▶ What is being asked
In the records below, find the line that contains "## Data Source" and the line that contains "## Data Mining Models", then retype exactly those two lines and every line between them.

▶ Available records
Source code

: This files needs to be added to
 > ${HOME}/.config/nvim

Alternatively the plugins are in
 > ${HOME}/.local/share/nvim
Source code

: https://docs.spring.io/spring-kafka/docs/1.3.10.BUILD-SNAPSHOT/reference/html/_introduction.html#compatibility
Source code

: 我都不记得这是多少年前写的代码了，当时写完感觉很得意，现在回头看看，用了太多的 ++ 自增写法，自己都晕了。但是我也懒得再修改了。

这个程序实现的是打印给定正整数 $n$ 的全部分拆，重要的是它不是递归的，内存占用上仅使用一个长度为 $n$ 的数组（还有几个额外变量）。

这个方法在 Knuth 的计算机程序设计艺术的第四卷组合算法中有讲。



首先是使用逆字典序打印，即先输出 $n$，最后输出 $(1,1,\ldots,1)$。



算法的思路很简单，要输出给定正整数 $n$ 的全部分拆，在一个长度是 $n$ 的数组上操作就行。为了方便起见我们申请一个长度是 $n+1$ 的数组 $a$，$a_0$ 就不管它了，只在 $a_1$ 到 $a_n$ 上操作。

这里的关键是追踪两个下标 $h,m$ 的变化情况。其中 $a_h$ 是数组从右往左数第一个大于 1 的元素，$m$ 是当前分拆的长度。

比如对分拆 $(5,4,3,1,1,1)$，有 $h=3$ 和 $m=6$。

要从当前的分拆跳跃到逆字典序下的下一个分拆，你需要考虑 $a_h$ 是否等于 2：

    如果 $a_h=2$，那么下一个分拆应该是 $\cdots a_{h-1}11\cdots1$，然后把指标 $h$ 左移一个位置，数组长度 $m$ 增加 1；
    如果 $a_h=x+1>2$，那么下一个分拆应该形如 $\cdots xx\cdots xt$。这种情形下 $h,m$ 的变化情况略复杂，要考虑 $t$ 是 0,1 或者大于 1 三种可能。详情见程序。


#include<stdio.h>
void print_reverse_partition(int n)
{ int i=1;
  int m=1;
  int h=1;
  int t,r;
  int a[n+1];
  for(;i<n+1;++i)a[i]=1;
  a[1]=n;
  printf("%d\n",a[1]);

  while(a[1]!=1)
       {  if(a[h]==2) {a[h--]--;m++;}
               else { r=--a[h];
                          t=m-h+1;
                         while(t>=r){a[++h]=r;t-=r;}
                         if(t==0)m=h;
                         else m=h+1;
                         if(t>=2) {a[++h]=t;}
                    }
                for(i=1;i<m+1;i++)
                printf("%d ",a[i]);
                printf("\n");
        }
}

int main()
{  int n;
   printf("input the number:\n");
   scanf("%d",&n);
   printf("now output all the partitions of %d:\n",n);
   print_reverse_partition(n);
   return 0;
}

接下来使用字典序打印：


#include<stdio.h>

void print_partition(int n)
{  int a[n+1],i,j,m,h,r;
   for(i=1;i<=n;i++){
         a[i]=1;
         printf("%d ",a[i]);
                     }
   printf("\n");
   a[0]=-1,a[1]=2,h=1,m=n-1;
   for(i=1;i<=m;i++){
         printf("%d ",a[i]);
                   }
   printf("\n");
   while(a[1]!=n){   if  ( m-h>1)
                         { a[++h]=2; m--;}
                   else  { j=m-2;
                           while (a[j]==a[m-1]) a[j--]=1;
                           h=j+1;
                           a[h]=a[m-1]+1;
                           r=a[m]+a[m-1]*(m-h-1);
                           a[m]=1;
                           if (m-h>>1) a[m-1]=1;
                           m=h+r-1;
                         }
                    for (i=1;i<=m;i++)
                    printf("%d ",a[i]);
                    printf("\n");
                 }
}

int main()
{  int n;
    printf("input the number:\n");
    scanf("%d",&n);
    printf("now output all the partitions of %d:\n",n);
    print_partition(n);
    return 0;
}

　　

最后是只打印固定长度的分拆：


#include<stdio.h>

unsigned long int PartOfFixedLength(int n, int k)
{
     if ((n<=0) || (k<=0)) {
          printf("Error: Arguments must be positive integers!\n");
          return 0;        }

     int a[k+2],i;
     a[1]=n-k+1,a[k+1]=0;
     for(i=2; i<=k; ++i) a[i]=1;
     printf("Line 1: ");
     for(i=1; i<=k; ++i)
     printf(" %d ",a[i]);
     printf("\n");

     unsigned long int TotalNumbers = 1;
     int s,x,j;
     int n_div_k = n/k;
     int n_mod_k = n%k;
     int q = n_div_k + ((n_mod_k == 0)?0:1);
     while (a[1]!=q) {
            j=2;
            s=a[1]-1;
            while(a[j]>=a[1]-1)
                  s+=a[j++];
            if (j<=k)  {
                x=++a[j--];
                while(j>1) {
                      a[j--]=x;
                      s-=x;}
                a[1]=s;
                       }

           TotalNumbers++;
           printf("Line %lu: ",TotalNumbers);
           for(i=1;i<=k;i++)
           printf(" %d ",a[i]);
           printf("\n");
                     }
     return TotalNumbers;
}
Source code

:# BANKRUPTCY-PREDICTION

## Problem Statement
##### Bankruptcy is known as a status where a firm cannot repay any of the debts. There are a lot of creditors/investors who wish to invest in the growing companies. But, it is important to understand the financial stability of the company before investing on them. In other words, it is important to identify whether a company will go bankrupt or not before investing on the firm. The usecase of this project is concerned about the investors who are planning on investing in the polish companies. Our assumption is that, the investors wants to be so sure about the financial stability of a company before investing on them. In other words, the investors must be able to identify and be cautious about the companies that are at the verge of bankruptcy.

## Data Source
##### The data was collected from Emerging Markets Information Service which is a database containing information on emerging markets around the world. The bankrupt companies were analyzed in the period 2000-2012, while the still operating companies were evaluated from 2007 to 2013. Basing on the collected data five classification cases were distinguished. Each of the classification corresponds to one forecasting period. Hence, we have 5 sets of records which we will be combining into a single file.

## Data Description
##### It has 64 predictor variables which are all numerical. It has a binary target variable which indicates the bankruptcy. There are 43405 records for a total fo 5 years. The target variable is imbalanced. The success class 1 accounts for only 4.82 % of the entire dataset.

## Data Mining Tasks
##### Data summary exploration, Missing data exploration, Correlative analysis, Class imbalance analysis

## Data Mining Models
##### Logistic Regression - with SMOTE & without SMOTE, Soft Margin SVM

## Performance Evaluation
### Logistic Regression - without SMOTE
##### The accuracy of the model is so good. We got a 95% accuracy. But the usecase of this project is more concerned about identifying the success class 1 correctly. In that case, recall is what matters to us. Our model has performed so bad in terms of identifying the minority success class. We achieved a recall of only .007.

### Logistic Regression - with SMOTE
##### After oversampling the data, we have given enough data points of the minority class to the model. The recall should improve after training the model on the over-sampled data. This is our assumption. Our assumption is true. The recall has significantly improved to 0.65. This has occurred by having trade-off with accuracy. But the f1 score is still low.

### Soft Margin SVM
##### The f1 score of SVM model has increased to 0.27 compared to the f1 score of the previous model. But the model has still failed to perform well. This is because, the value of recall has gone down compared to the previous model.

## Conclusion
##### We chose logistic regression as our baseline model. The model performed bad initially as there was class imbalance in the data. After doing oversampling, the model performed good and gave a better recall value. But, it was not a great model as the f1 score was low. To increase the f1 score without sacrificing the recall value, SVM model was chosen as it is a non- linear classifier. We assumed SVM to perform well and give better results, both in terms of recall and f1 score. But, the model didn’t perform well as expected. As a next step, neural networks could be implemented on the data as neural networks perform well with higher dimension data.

▶ Problem solution
## Data Source
##### The data was collected from Emerging Markets Information Service which is a database containing information on emerging markets around the world. The bankrupt companies were analyzed in the period 2000-2012, while the still operating companies were evaluated from 2007 to 2013. Basing on the collected data five classification cases were distinguished. Each of the classification corresponds to one forecasting period. Hence, we have 5 sets of records which we will be combining into a single file.

## Data Description
##### It has 64 predictor variables which are all numerical. It has a binary target variable which indicates the bankruptcy. There are 43405 records for a total fo 5 years. The target variable is imbalanced. The success class 1 accounts for only 4.82 % of the entire dataset.

## Data Mining Tasks
##### Data summary exploration, Missing data exploration, Correlative analysis, Class imbalance analysis

## Data Mining Models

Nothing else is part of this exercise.